Es difícil para cualquier oposición competir en ese escenario, pero también lo es para el kirchnerismo, porque está obligado siempre a superarse a sí mismo con una performance más alta que la normal. La sociedad está acostumbrada a esperar del kirchnerismo gestos extraordinarios y en esas condiciones también es difícil gobernar. El kirchnerismo no tenía muchas opciones. Lo mismo les pasó a los demás gobiernos latinoamericanos que surgieron en esa etapa, en la que comenzaba un nuevo relato, y por lo tanto las connotaciones épicas fueron insalvables al mismo tiempo que imponían una exigencia muy dura.

Después de diez años, esa manera casi fundacional de encarar los problemas de la gestión se constituyó en una marca del kirchnerismo. Una marca que ahora está obligado a revalidar, por ejemplo, cuando se hace cargo de los ferrocarriles Sarmiento y Mitre, lo que, de hecho, se proyecta hacia una política del Estado con respecto a todos los ferrocarriles y el transporte público.

La decadencia ferroviaria viene de muchas décadas, por lo que en cualquier otra situación podría bastar con la decisión de empezar un proceso de recuperación que debería llevar varios años.
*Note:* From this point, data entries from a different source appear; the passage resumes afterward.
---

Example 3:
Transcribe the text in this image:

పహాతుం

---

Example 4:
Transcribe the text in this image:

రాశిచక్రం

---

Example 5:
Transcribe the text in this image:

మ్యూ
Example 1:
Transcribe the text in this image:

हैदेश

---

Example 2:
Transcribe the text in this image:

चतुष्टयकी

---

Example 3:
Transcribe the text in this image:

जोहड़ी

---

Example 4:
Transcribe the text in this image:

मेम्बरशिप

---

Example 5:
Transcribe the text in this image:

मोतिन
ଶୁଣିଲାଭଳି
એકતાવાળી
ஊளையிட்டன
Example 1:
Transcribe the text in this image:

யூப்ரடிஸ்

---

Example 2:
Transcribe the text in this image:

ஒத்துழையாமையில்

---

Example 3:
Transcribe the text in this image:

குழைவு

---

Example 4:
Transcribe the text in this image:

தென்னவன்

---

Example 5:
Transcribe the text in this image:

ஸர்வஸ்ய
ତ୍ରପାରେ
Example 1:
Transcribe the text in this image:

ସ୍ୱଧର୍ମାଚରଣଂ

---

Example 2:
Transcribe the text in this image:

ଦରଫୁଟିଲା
Pero si el kirchnerismo se hace cargo de los ferrocarriles, está obligado a una gestión de shock. Porque nuevamente enfrenta una situación similar a la que tenía cuando asumió Néstor Kirchner después de la crisis del 19-20 de diciembre de 2001. La catástrofe de Once fue la crisis dramática que puso final al viejo sistema ferroviario.

En el desastre de Once intervinieron muchos imponderables, incluso la fatalidad, pero también confluyeron muchos otros factores relacionados con el abandono y la decadencia. En ese sentido, así como el 19-20 de diciembre marcó el fin de una época, el desastre de Once demostró que el viejo sistema ya es imposible. El gran desafío es proponer un nuevo sistema y no emparchar el que existía.
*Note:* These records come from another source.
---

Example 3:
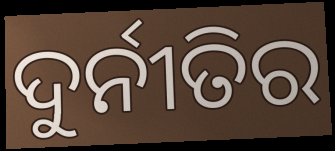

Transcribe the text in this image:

ଦୁର୍ନୀତିର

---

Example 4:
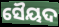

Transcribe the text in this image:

Las privatizaciones y los subsidios para desentenderse del transporte no funcionaron más que para engordar los bolsillos de empresarios que dejaron caer los ferrocarriles. El viejo sistema donde el Estado se lavaba las manos del transporte, otorgando grandes subsidios a empresas que, en contrapartida, nunca eran controladas ni exigidas, demostró que no funciona. Las obras e inversiones que anunció la Presidenta constituyen el esfuerzo estatal más importante que se haya hecho en los últimos cincuenta años en relación con los ferrocarriles. Se cambiarán vías, señales y vagones y se realizarán obras para erradicar pasos a nivel.

Pero lo que fracasó es un modo de gestionar el ferrocarril, que es el modelo que se implementó en los años ’90. Por eso no bastaría con hacer grandes inversiones, que en ese contexto implicarían un parche para que en algunos años otro gobierno tenga que hacer otra inversión multimillonaria. Además de la inversión necesaria, el eje de la nueva gestión tendría que pasar por una presencia más efectiva del Estado, ya sea como gestión pública o con un control público muy riguroso de la gestión privada. Un control que a su vez esté controlado institucionalmente para impedir que, con el tiempo y con la sucesión de gobiernos diferentes, se hagan concesiones a las empresas en cuanto a calidad y seguridad del servicio y se vuelva al punto de partida.

Por el estado de los ferrocarriles, el Viejo Vizcacha del neoliberalismo diría que lo mejor era no meterse porque no tienen solución. Es lo que se decía del país en el 2003 y lo que se decía antes sobre las provincias “inviables” del Norte. Afrontar ese problema constituye una decisión valiente, pero los ferrocarriles pueden convertirse en un cementerio de elefantes si al mismo tiempo no se cambia el enfoque.